* Exercise instructions *
Report each line of the data that has "feTurbulence" somewhere in it.

* Data for this exercise *
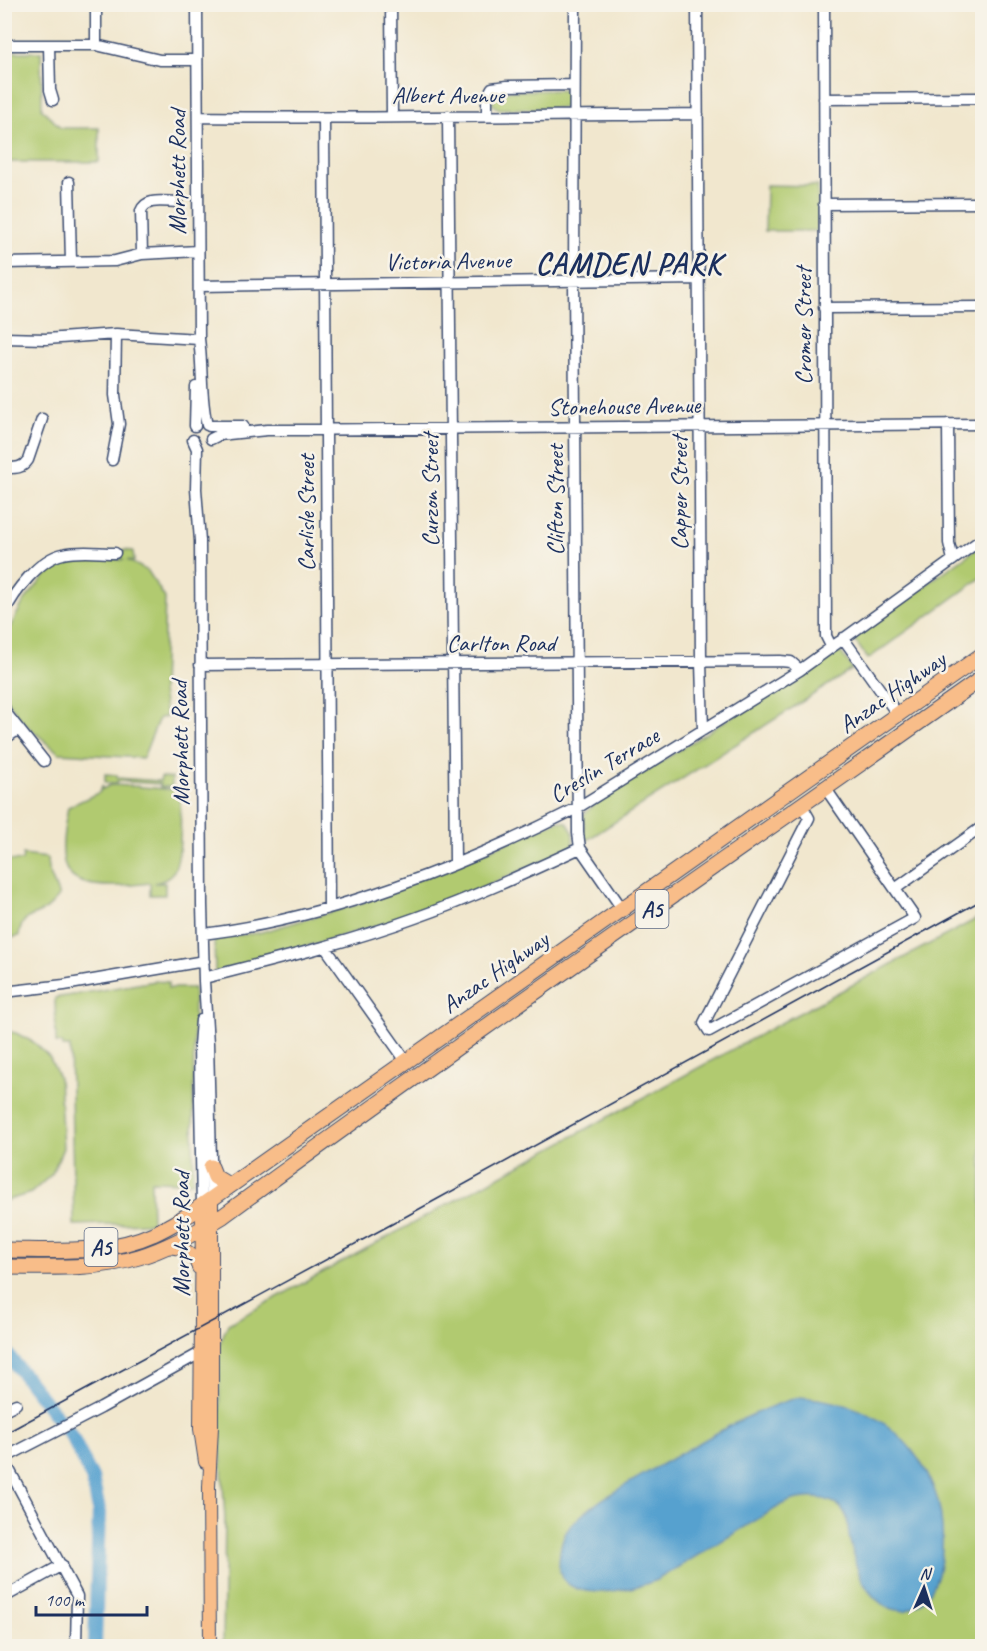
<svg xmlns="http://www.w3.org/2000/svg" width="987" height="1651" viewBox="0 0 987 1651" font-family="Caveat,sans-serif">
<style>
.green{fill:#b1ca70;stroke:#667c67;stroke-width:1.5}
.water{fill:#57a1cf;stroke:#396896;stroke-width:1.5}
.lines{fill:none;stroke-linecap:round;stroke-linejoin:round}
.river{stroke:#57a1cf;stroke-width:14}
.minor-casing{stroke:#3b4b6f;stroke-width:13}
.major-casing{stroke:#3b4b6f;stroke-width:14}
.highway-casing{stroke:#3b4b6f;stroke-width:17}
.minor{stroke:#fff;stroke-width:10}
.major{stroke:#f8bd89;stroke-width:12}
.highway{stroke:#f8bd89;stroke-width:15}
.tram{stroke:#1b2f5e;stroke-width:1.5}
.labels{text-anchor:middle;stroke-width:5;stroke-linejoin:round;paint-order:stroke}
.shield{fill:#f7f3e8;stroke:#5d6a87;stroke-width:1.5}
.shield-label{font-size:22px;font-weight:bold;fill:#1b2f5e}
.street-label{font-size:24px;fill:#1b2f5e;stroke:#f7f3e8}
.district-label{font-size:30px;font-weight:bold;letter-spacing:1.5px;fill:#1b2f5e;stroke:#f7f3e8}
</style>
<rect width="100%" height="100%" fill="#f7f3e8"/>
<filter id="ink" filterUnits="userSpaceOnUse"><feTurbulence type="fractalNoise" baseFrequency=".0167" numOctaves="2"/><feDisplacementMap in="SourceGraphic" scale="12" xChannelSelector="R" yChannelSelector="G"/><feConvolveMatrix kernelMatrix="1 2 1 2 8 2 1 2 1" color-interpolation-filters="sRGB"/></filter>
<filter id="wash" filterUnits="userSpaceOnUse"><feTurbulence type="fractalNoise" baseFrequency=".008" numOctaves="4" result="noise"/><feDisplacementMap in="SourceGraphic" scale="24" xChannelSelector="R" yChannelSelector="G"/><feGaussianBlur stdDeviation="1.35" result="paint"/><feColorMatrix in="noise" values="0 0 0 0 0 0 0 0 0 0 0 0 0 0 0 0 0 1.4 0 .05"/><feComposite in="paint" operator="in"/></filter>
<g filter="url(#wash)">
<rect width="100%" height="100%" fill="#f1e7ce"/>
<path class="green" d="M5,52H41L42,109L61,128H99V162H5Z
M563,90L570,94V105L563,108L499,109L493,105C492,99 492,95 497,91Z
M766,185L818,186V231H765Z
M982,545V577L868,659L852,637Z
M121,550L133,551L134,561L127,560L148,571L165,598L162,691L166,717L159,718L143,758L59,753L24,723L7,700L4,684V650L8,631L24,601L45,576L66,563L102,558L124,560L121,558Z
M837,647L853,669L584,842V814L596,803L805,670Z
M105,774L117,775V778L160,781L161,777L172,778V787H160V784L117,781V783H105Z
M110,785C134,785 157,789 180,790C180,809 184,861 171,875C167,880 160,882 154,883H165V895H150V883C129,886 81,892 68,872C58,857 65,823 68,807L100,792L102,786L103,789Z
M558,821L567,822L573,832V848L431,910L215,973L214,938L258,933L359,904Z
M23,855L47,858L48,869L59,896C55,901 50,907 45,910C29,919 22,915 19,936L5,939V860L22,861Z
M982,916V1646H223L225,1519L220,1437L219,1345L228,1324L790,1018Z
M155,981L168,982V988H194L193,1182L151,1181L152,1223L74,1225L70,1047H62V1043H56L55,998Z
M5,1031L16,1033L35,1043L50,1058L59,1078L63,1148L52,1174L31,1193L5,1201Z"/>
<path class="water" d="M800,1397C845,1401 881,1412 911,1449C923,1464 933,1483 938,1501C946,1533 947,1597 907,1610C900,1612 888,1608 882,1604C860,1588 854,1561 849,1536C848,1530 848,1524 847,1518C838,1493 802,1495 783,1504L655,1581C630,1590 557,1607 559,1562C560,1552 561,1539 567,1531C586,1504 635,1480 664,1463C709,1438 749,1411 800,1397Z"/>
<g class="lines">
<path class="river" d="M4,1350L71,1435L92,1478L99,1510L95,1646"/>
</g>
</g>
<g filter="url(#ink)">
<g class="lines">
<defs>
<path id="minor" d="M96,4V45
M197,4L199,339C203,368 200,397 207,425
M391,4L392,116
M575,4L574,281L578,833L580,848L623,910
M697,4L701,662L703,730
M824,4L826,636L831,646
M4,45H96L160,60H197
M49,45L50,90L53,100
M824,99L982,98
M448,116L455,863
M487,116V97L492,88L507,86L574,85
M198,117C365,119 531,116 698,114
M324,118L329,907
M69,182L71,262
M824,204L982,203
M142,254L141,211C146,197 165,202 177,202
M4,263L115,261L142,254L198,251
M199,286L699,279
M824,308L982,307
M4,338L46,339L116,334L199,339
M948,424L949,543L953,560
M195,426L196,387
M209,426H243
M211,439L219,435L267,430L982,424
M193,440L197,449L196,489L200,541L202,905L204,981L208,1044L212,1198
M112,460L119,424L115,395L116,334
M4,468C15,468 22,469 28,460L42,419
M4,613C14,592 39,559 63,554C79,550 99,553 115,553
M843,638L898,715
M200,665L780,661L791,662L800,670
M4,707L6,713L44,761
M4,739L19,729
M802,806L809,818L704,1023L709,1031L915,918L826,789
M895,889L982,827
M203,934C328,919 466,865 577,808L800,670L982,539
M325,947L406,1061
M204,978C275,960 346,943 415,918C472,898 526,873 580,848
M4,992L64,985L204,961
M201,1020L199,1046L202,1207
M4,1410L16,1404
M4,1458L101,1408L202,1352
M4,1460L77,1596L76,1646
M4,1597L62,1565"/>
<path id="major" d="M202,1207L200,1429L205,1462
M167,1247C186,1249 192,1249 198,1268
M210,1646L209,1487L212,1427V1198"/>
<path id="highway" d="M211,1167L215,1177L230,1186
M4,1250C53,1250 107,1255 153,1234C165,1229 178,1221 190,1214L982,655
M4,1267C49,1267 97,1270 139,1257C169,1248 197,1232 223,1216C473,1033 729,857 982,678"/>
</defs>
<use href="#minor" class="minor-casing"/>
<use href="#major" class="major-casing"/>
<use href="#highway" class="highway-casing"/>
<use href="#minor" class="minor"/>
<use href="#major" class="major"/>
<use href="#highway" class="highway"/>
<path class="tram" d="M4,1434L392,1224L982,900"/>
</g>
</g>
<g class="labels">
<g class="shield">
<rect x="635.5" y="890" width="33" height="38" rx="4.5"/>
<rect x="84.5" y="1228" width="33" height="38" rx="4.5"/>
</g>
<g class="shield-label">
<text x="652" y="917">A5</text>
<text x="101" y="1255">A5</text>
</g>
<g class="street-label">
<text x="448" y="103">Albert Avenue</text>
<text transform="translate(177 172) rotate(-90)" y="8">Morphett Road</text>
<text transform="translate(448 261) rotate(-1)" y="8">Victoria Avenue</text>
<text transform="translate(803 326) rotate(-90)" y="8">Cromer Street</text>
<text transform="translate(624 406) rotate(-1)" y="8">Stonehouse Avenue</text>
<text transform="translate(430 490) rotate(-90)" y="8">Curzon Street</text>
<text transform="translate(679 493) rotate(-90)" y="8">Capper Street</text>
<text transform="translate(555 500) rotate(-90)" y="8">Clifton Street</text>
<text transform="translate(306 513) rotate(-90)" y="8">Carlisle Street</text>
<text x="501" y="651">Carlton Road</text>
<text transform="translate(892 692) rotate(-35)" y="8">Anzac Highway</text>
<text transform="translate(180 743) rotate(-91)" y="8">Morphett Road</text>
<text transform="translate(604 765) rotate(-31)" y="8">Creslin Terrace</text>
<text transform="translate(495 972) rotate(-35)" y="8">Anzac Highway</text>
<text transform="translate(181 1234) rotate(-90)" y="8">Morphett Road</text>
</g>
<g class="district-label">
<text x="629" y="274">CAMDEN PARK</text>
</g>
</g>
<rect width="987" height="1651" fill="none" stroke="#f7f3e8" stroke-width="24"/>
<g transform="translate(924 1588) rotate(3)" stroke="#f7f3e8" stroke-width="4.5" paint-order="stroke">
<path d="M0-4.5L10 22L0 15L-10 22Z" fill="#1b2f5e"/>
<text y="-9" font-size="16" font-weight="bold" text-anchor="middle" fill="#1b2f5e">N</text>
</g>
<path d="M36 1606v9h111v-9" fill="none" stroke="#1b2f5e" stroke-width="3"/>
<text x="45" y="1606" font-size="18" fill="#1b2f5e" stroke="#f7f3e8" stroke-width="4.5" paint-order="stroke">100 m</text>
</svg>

* Problem solution *
<filter id="ink" filterUnits="userSpaceOnUse"><feTurbulence type="fractalNoise" baseFrequency=".0167" numOctaves="2"/><feDisplacementMap in="SourceGraphic" scale="12" xChannelSelector="R" yChannelSelector="G"/><feConvolveMatrix kernelMatrix="1 2 1 2 8 2 1 2 1" color-interpolation-filters="sRGB"/></filter>
<filter id="wash" filterUnits="userSpaceOnUse"><feTurbulence type="fractalNoise" baseFrequency=".008" numOctaves="4" result="noise"/><feDisplacementMap in="SourceGraphic" scale="24" xChannelSelector="R" yChannelSelector="G"/><feGaussianBlur stdDeviation="1.35" result="paint"/><feColorMatrix in="noise" values="0 0 0 0 0 0 0 0 0 0 0 0 0 0 0 0 0 1.4 0 .05"/><feComposite in="paint" operator="in"/></filter>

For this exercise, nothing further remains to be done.